== Problem 1 ==
Answer the following about the forum thread on Mobil 1 0w40 oil:
(a) After switching oils, at what mileage was albert427's dipstick right on the tick?
(b) Which model years does ll Black Blurr ll say the piston ring oil burning issue applies to?
(c) What NAPA part number does vasillalov give for ordering the Valvoline 5w40?

== Passage provided ==
___

# Mobil 1 0w40 not good for 2.0??



## albert427 (Jan 11, 2006)

I just switched to castol synthec 5w40 and my oil dip stick is right on the tick after 1500 miles. Before I switched, I was using Mobil 1 0w40 and after 1000 miles I would lose give or take half a quart...once after 2000 miles I was right at the minimum. I am aware of the 2.0 valvetrain drama that causes oil to burn. My problem is now fixed so far. Is mobil 0w40 just not compatible with the 2.0 or is it a weight issue? Can someone explain this to me, i once heard that 0w40 was going to be discontinued, is this why?


----------



## ll Black Blurr ll (Sep 24, 2004)

*Re: Mobil 1 0w40 not good for 2.0?? (albert427)*

I think the piston ring oil burning issue only applies to 1999 and 2000 years. Valvoline Synpower 5w-40 is even better then Castrol Syntec!


----------



## vasillalov (Nov 5, 2003)

*Re: Mobil 1 0w40 not good for 2.0?? (ll Black Blurr ll)*

If only people bothered to Search!















http://forums.vwvortex.com/zerothread?id=2115738


----------



## ctuagent117 (Oct 4, 2005)

yup- it's proven. Mobil 1 is crap on calcium. All it is is marketing. You made a good choice switching oils.


----------



## sting (Oct 6, 2001)

*Re: Mobil 1 0w40 not good for 2.0?? (albert427)*

I've tried a few different oils in my AEG. I first tried Esso XD-3 0w40. It was OK on oil consumption, using about a litre every 10,000 km, more if I was driving faster than 120 km/h for extended periods.
Tried Elf Excelium 5w40, wasn't really impressed... found oil consumption was greater, and it was more expensive.
Did one change with Pennzoil Euro Formula 5w40, same as the Elf.
My last change I used Mobil 1 5w50, and only put in 0.5 l over 9000 km.
The way I see it, if I'm losing less oil with the M-1, then I'll use it. 
I tried finding the Valvoline 5w40 in local stores, couldn't find it. They had 5w30, and 10w30, but not 5w40. And I'm not really comfortable with online ordering...


----------



## vasillalov (Nov 5, 2003)

*Re: Mobil 1 0w40 not good for 2.0?? (sting)*


_Quote, originally posted by *sting* »_
I tried finding the Valvoline 5w40 in local stores, couldn't find it. 

1. Go to your local NAPA store
2. Order part number 966 (no need to pay right away)
3. Pick up oil in 2-3 days tops!


----------



## roortoob (Apr 9, 2007)

___

== Data supplied ==
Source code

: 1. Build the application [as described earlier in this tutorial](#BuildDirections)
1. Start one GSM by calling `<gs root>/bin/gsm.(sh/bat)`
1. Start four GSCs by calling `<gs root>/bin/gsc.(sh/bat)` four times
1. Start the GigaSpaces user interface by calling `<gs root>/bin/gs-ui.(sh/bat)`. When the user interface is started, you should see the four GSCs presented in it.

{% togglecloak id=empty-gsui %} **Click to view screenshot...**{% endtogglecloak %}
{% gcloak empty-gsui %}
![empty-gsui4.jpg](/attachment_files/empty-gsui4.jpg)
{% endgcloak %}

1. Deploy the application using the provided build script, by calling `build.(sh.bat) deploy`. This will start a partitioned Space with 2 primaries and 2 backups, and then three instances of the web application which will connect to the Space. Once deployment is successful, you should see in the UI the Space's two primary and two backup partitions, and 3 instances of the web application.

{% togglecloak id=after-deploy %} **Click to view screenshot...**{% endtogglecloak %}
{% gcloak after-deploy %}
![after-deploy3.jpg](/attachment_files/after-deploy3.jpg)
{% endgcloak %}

___

== Problem 2 ==
Express as a numbered list the lines of the records starting with the line containing "1. Deploy the" and going on through the end of the records, leaving out blank lines.

== Result 1 ==
(a) 1500 miles
(b) 1999 and 2000
(c) 966

== Result 2 ==
1. 1. Deploy the application using the provided build script, by calling `build.(sh.bat) deploy`. This will start a partitioned Space with 2 primaries and 2 backups, and then three instances of the web application which will connect to the Space. Once deployment is successful, you should see in the UI the Space's two primary and two backup partitions, and 3 instances of the web application.
2. {% togglecloak id=after-deploy %} **Click to view screenshot...**{% endtogglecloak %}
3. {% gcloak after-deploy %}
4. ![after-deploy3.jpg](/attachment_files/after-deploy3.jpg)
5. {% endgcloak %}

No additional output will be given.